Sydney — Asian shares drifted off on Monday as relief over the benign US jobs report was chilled by caution before key inflation data later this week, while a coronavirus outbreak in Taiwan took an increasing toll on hard-pressed chipmakers.

Investors were wary of how shares of major tech firms would react to the G7’s agreement on a minimum global corporate tax rate of at least 15%, though getting the approval of the whole G20 could be a tall order.

So far, the reaction was muted with Nasdaq and S&P 500 futures down 0.1%. Euro Stoxx 50 futures and FTSE futures eased 0.1%.

Also of interest will be the tussle over US President Joe Biden’s proposed $1.7-trillion infrastructure plan with the White House rejecting the latest Republican offer.

MSCI’s broadest index of Asia-Pacific shares outside Japan slipped 0.2% and risked a fourth session of losses. Japan’s Nikkei edged up 0.2% and touched its highest in almost a month.

Taiwan stocks lost 0.6% as a spike in Covid-19 cases hit three tech companies in northern Taiwan, including chip packager King Yuan Electronics.

Chinese blue chips were off 0.5%, as data showed exports and imports up sharply in May amid a global revival in trade and strong demand for commodities.

China’s imports grew at their fastest pace in 10 years, though export growth missed expectations, customs data showed.

While the 559,000 rise in May US jobs missed forecasts it was still a relief after April’s shockingly weak report. The jobless rate at 5.8% showed there is a long way to go to reach the Federal Reserve’s goal of full employment.

“The data was perfect for a goldilocks-type outlook for risk: not too hot to bring in fears of a faster Fed taper, and not too cold to worry about the outlook for the recovery,” said NatWest Markets strategist John Briggs.

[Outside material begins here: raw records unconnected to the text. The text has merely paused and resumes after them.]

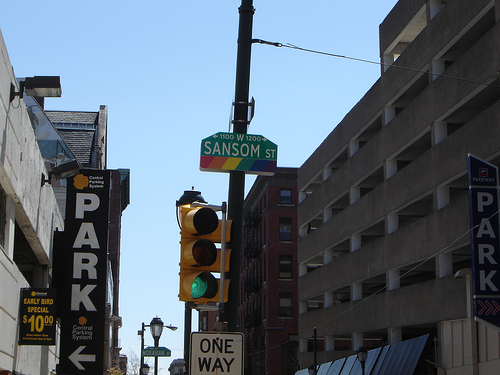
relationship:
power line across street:
[246, 28, 387, 68] [2, 7, 493, 373]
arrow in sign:
[63, 337, 96, 373] [58, 164, 118, 374]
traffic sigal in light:
[171, 188, 231, 317] [188, 276, 218, 305]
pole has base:
[142, 310, 166, 373] [134, 339, 172, 362]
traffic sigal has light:
[171, 188, 231, 317] [185, 274, 214, 304]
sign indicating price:
[18, 285, 58, 346] [21, 310, 53, 330]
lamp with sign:
[148, 319, 173, 373] [137, 345, 175, 358]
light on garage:
[16, 75, 64, 102] [13, 125, 43, 276]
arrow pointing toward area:
[63, 337, 96, 373] [6, 160, 24, 369]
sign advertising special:
[18, 285, 58, 346] [23, 297, 55, 342]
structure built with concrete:
[294, 157, 462, 312] [364, 192, 399, 210]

“This caused a weaker USD, better stocks, reinforced the earlier bid in commodities, and boosted emerging markets.”

Attention will now turn to the US consumer price report on Thursday in which the risk is of another high number, though the Fed still argues the spike is transitory.

Briggs suspected Fed officials might open the door to talking about tapering at the June policy meeting, with the start coming in early 2022 and a rate hike not until 2024.

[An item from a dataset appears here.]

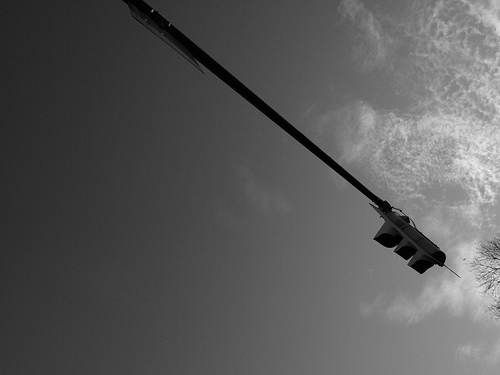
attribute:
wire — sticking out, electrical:
[391, 205, 419, 230]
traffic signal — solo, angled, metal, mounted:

The European Central Bank holds its policy meeting on Thursday and is widely expected to maintain its stimulus measures with tapering a distant prospect.

Yields on US 10-year notes were a fraction higher at 1.57%, after diving seven basis points on Friday and back to the bottom of the trading range of the last three months.

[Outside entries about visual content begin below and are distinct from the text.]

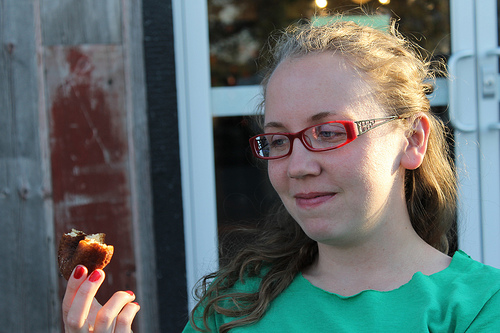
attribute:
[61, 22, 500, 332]
girl — smiling, blonde, smirking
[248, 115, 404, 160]
glasses — red framed, red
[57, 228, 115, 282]
donut — half, pastry, eaten, bitten, food, piece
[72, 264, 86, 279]
fingernail — polished, red, polised, bright red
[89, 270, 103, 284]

That drop, combined with an improvement in risk appetite, put the dollar on the defensive. It was last at 90.173 against a basket of currencies, having slipped from a top of 90.629 on Friday.

The euro was holding at $1.2167, after bouncing from a three-week trough of $1.2102 on Friday, while the dollar was back at ¥109.52 from a peak of 110.33.

The pullback in the dollar helped gold steady at $1,885 an ounce, up from a low of $1,855 on Friday.

Oil prices ran into profit-taking after Brent topped $72 a barrel for the first time since 2019 last week as Opec+ supply discipline and recovering demand countered concerns about a patchy global Covid-19 vaccination rollout.

Brent slipped 31c to $71.58 a barrel, while US crude eased 24c to $69.38.